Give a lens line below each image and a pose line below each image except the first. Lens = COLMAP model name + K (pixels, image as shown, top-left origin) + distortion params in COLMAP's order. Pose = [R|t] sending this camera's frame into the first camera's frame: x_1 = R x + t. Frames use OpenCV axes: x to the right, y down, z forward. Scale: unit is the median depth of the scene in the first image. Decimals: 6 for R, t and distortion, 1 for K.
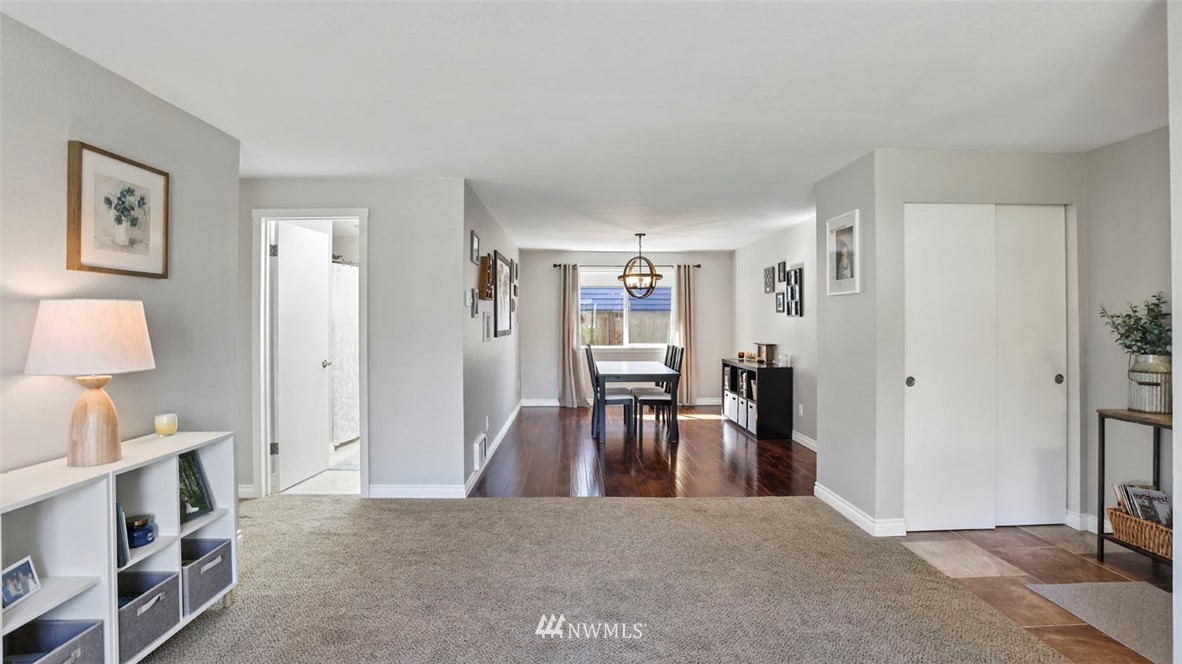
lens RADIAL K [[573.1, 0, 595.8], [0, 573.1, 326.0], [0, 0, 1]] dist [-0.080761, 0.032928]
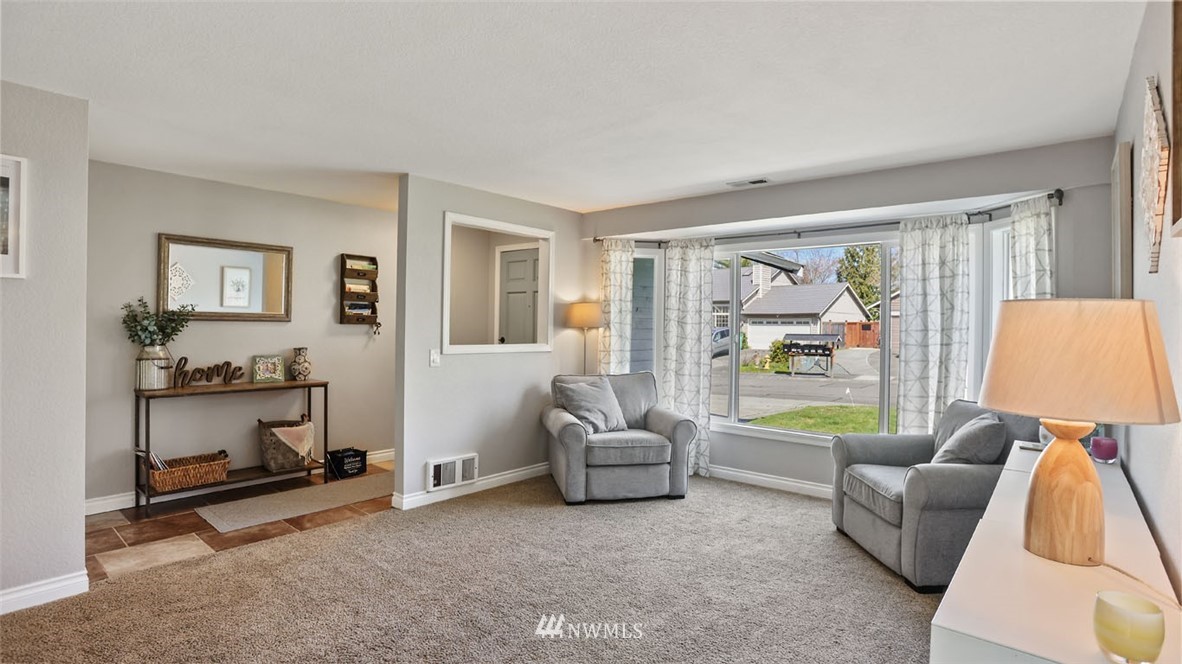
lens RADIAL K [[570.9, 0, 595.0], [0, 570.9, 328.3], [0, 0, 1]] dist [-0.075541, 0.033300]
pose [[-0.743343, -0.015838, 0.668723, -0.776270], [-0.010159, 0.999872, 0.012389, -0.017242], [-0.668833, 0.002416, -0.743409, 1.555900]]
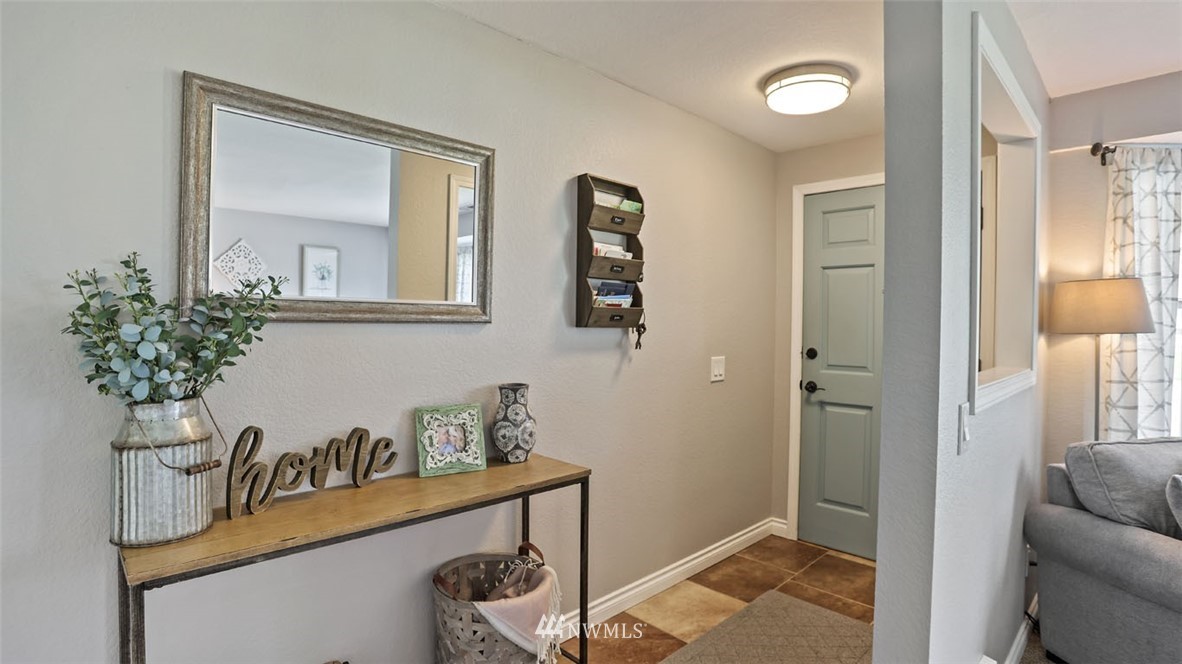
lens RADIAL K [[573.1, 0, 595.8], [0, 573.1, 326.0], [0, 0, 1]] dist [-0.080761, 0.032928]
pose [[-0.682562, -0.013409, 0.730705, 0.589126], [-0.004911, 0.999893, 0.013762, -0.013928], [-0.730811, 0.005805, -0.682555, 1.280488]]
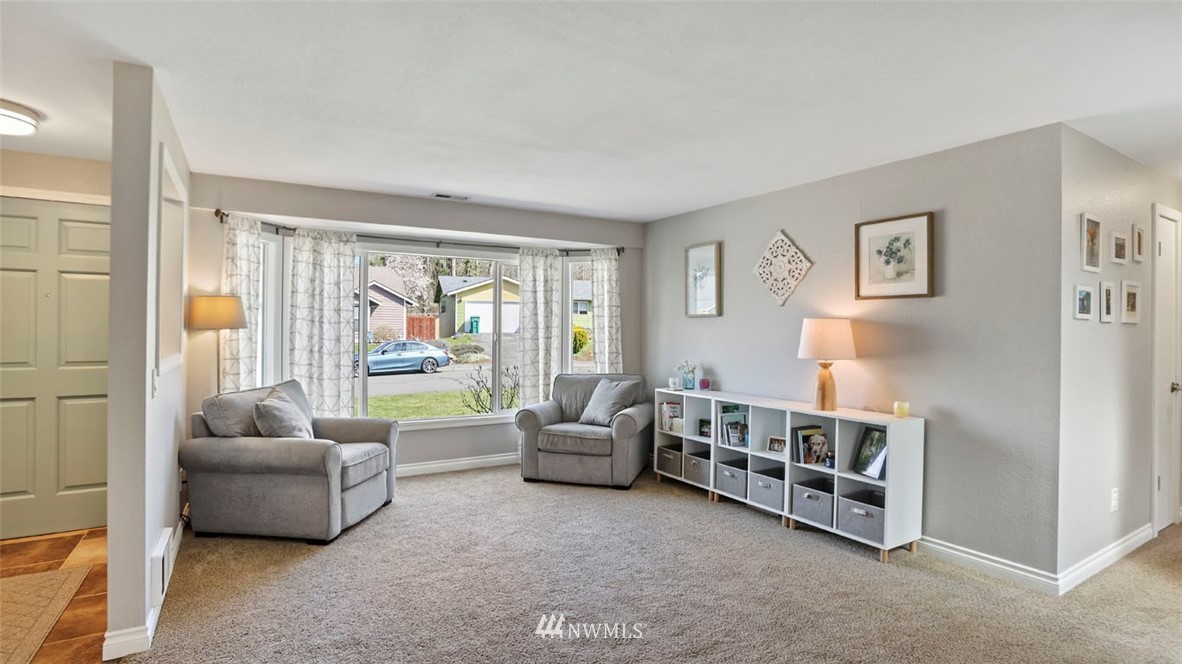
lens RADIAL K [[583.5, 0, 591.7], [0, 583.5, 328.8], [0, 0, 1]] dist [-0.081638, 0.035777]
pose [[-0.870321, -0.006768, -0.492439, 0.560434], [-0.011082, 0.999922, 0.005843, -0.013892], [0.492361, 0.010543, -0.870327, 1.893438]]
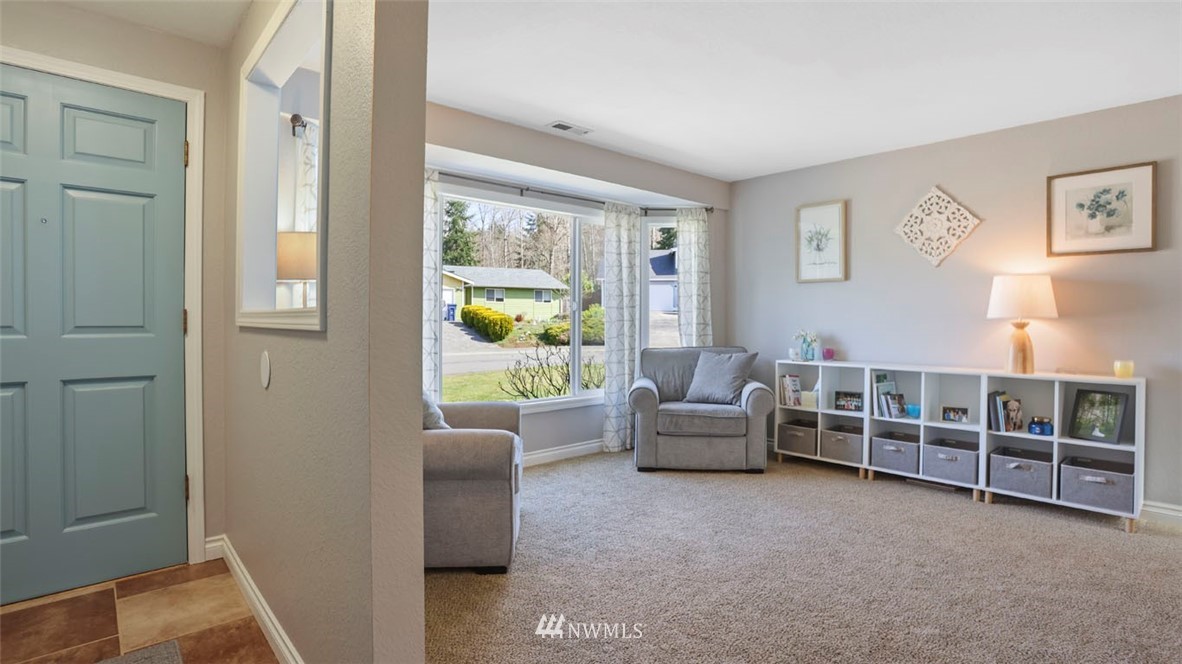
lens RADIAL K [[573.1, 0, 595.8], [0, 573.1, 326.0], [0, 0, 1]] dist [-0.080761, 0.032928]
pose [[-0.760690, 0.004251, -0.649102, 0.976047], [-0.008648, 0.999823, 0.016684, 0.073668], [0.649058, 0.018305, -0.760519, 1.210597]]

§ **TASK TO CARRY OUT**
Without the pictures, write out every line above exactly as it appears.

§ **EXERCISE ANSWER**
Give a lens line below each image and a pose line below each image except the first. Lens = COLMAP model name + K (pixels, image as shown, top-left origin) + distortion params in COLMAP's order. Pose = [R|t] sending this camera's frame into the first camera's frame: x_1 = R x + t. Frames use OpenCV axes: x to the right, y down, z forward. Scale: unit is the median depth of the scene in the first image. Decimals: 6 for R, t and distortion, 1 for K.
lens RADIAL K [[573.1, 0, 595.8], [0, 573.1, 326.0], [0, 0, 1]] dist [-0.080761, 0.032928]
lens RADIAL K [[570.9, 0, 595.0], [0, 570.9, 328.3], [0, 0, 1]] dist [-0.075541, 0.033300]
pose [[-0.743343, -0.015838, 0.668723, -0.776270], [-0.010159, 0.999872, 0.012389, -0.017242], [-0.668833, 0.002416, -0.743409, 1.555900]]
lens RADIAL K [[573.1, 0, 595.8], [0, 573.1, 326.0], [0, 0, 1]] dist [-0.080761, 0.032928]
pose [[-0.682562, -0.013409, 0.730705, 0.589126], [-0.004911, 0.999893, 0.013762, -0.013928], [-0.730811, 0.005805, -0.682555, 1.280488]]
lens RADIAL K [[583.5, 0, 591.7], [0, 583.5, 328.8], [0, 0, 1]] dist [-0.081638, 0.035777]
pose [[-0.870321, -0.006768, -0.492439, 0.560434], [-0.011082, 0.999922, 0.005843, -0.013892], [0.492361, 0.010543, -0.870327, 1.893438]]
lens RADIAL K [[573.1, 0, 595.8], [0, 573.1, 326.0], [0, 0, 1]] dist [-0.080761, 0.032928]
pose [[-0.760690, 0.004251, -0.649102, 0.976047], [-0.008648, 0.999823, 0.016684, 0.073668], [0.649058, 0.018305, -0.760519, 1.210597]]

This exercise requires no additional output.